Desde pequeño he admirado al salmón. El delfín es astuto, el marlin veloz y el tiburón poderoso, pero el salmón es valiente, determinado a cumplir su misión a pesar de la imposibilidad. Nada en contra de las probabilidades. Sin garantía de supervivencia, escapa de las fauces de los osos y de las garras de las águilas, y esquiva los azares que el cauce del río impone en su adverso trazado. No duda, no se somete, no tranza. Cumple su propósito.

Los humanos somos animales con una tendencia al conformismo social. Queremos ser aceptados por nuestros pares para, en tiempos antiguos, sobrevivir frente a depredadores indudablemente más fuertes que nosotros; en tiempos actuales, para sentirnos parte de una masa cada vez más numerosa pero menos colectiva, más conectada pero menos humana. Cedemos, aceptamos, nos rendimos. Siento entonces especial aprecio por los humanos que, a pesar de la dificultad de lograr su cometido, todos los días juegan, tiran los dados, sacan las cartas y prueban su suerte. El emprendedor que todos los días abre las cortinas de su tienda, empieza en ceros, sonríe con la primera venta y sufre a fin de mes para pagar la nómina. El vigilante que cruza la ciudad en su bicicleta, con lluvia o sol, por horas, para proteger la propiedad de quienes lo contratan, sabiendo que un día una bala podría cegar su vida.

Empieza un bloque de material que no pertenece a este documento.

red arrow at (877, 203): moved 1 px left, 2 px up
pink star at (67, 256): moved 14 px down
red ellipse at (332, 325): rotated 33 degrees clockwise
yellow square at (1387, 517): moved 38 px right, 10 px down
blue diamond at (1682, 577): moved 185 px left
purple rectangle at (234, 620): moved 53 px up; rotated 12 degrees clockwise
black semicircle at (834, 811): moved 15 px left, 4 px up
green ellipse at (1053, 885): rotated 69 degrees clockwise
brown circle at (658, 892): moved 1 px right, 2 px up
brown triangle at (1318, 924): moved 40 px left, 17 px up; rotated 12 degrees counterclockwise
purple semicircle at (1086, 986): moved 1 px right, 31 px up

La profesora que camina por horas para llegar a la escuela rural donde dicta clases, que busca educar sin recursos, sin pupitres, sin libros de texto y, en muchos casos, sin respeto, sin paga.

Siento también respeto por personas que viven alineadas a sus principios. El miembro de junta directiva que se aferra a proteger los intereses de los accionistas, cuando sería más fácil evadir su responsabilidad y conformarse con votar sí a lo que la mayoría busca. El gerente general que mejora los resultados de la compañía que dirige, dejando huella en las personas que toca y poca huella en los recursos naturales que usa. El político que, a pesar de los incentivos para mirar hacia otro lado, levanta la mirada y alza la voz, denuncia y se opone, nos cuida, a nosotros y a las generaciones futuras.

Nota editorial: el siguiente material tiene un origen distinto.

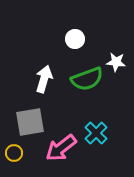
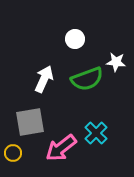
white arrow: rotated 8 degrees clockwise
yellow circle: moved 1 px left
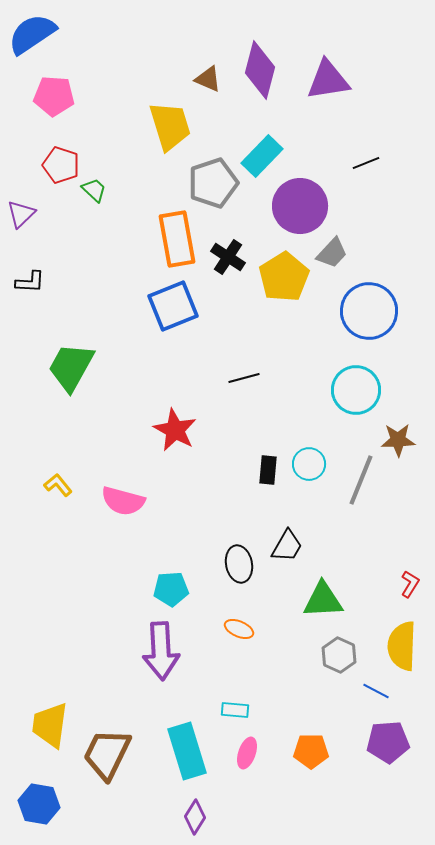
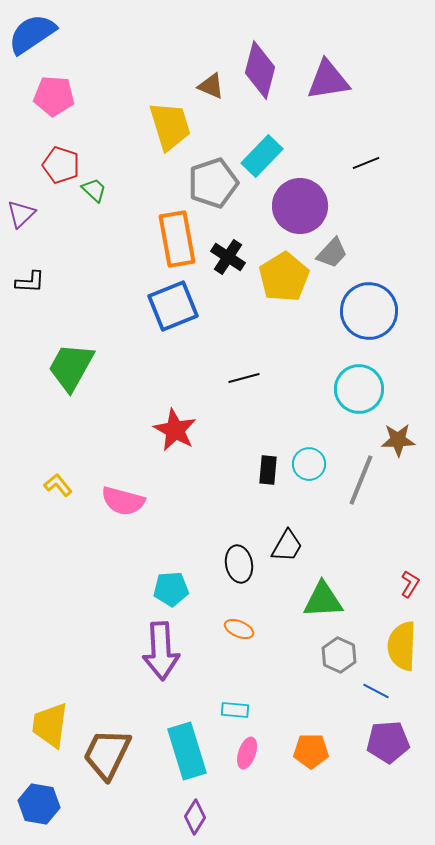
brown triangle at (208, 79): moved 3 px right, 7 px down
cyan circle at (356, 390): moved 3 px right, 1 px up
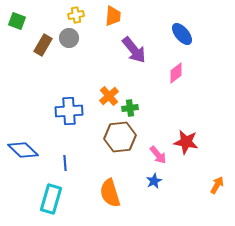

Colombia es un país que surge en contra de las circunstancias. Cada ciudadano que lucha contra el resultado más fácil, que se esmera por hacer las cosas bien a pesar de la dificultad, que busca prosperar y que nos da ejemplo, es digno de mi admiración.

El futuro de un país es la suma de las voluntades y las acciones de sus ciudadanos, y con más ciudadanos que no se rinden, que siguen creyendo y que todos los días nadan contracorriente, hay esperanza. Con personas así, con colombianos salmón, de los cuales conozco muchos, vale la pena seguir creyendo en Colombia.